Raw data =>
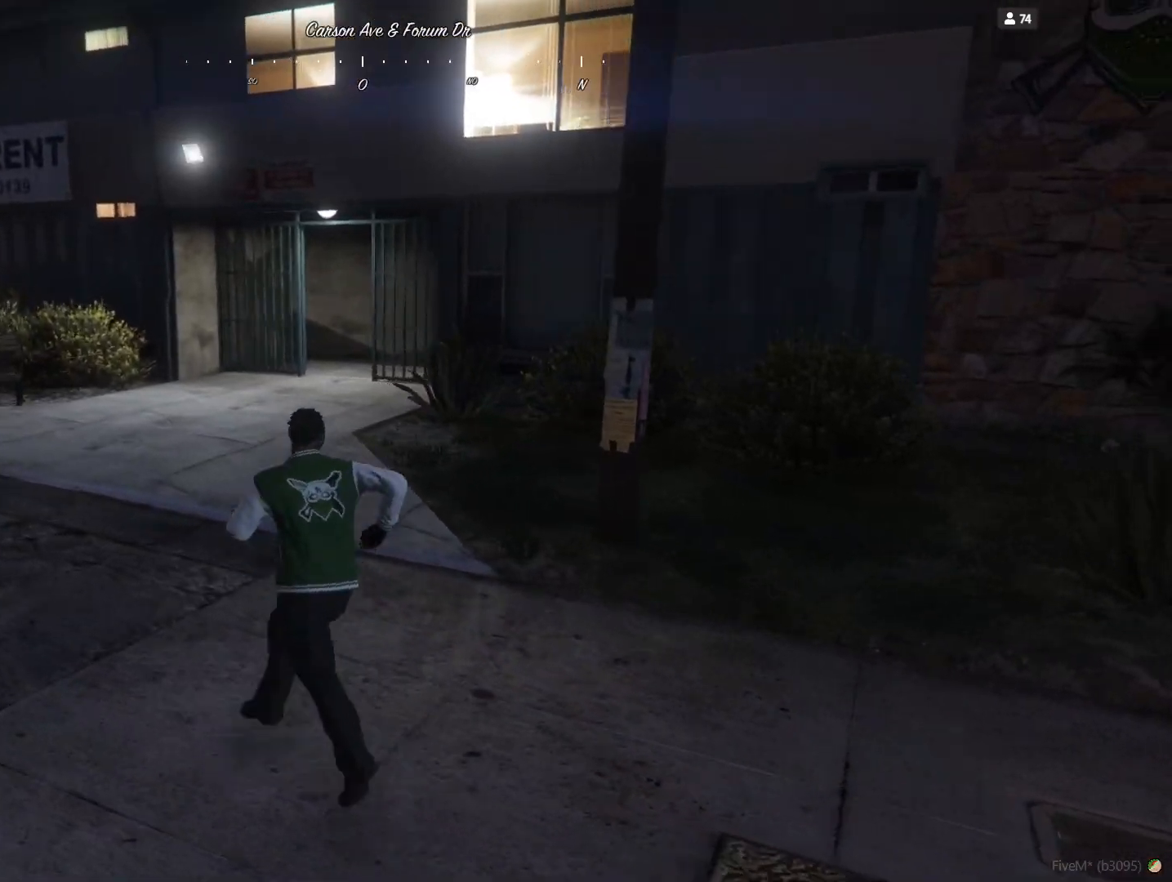
{"keys": [], "events": []}
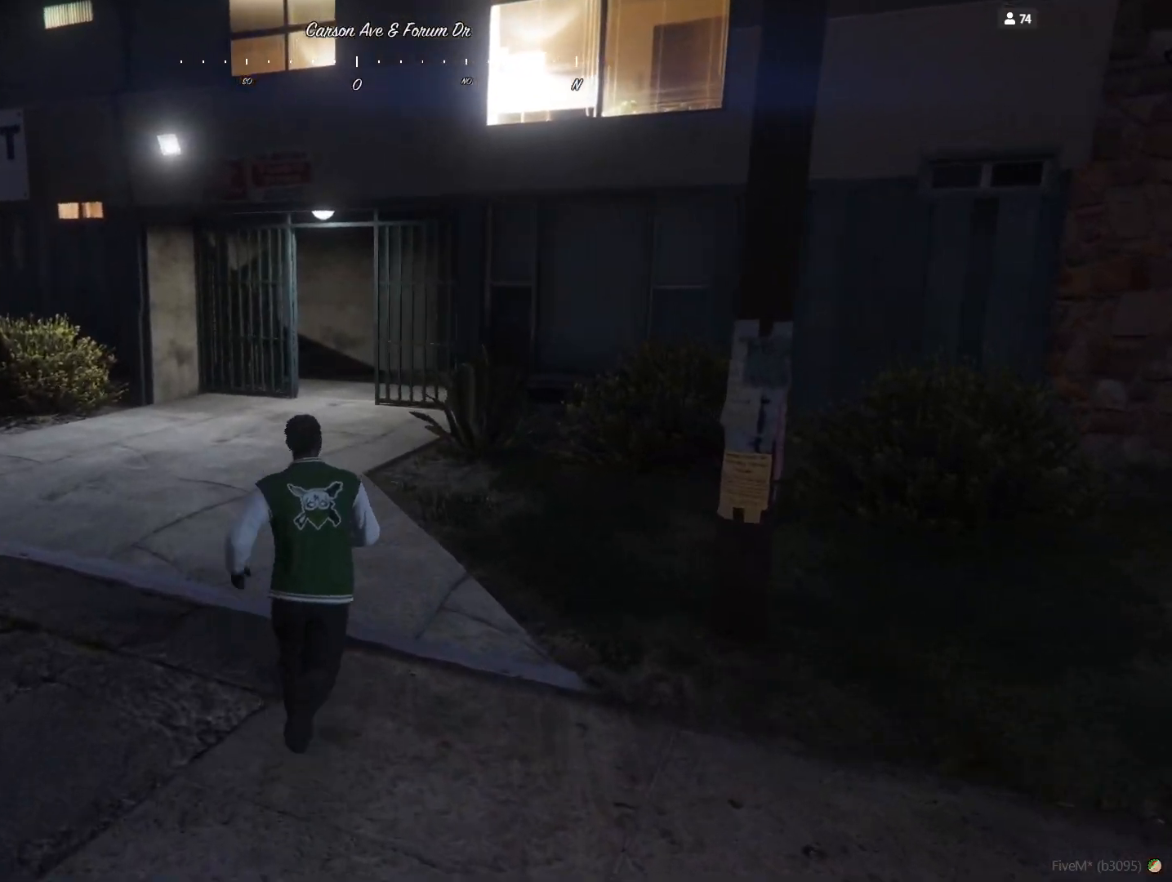
{"keys": [], "events": []}
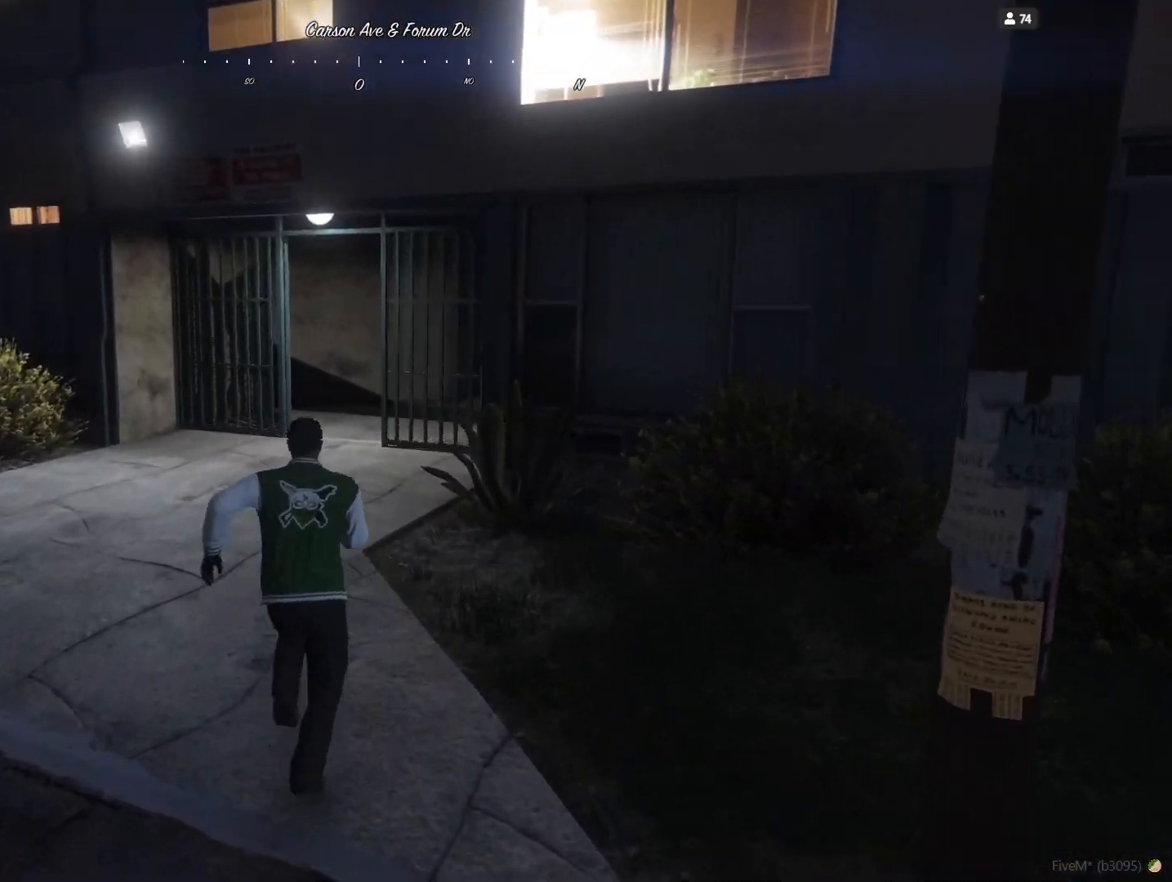
{"keys": [], "events": []}
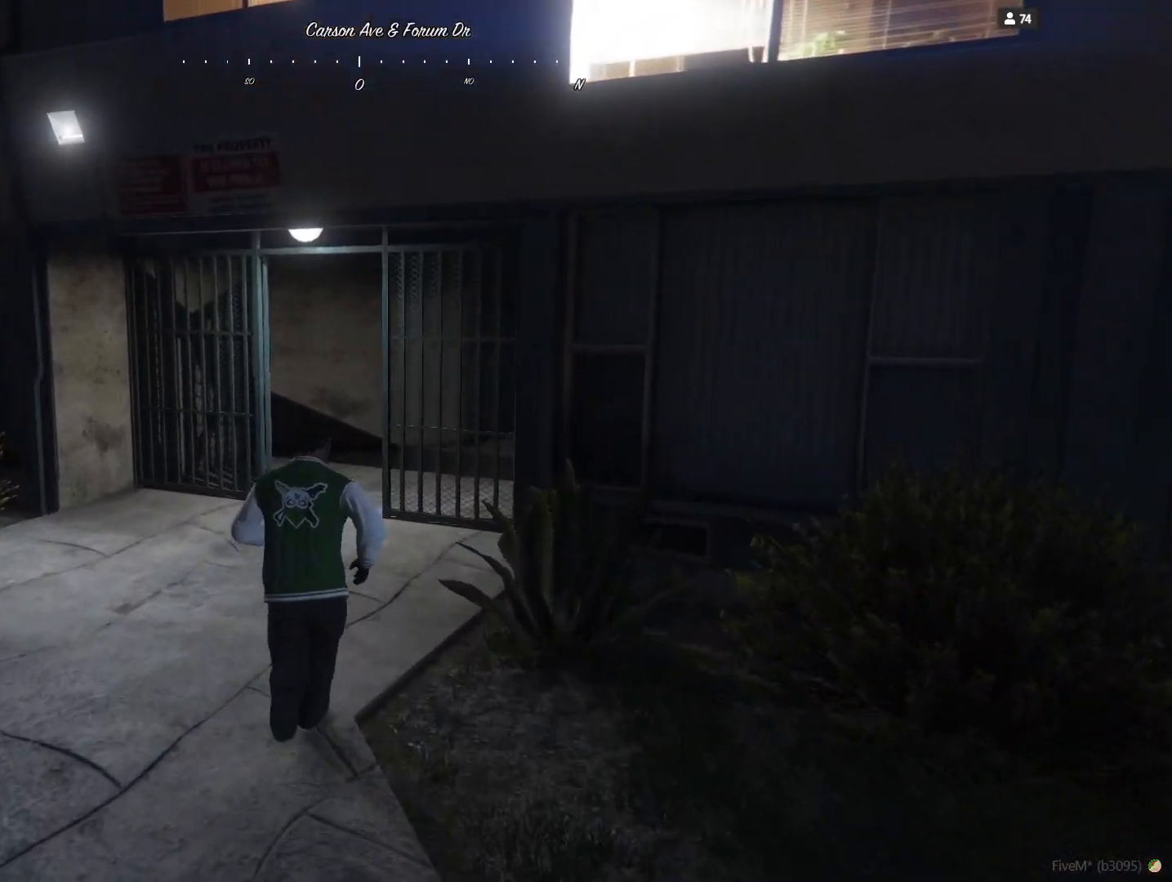
{"keys": [], "events": []}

Exercise requirements =>
Leaving images out, please output every line of the data exactly.

Task output =>
{"keys": [], "events": []}
{"keys": [], "events": []}
{"keys": [], "events": []}
{"keys": [], "events": []}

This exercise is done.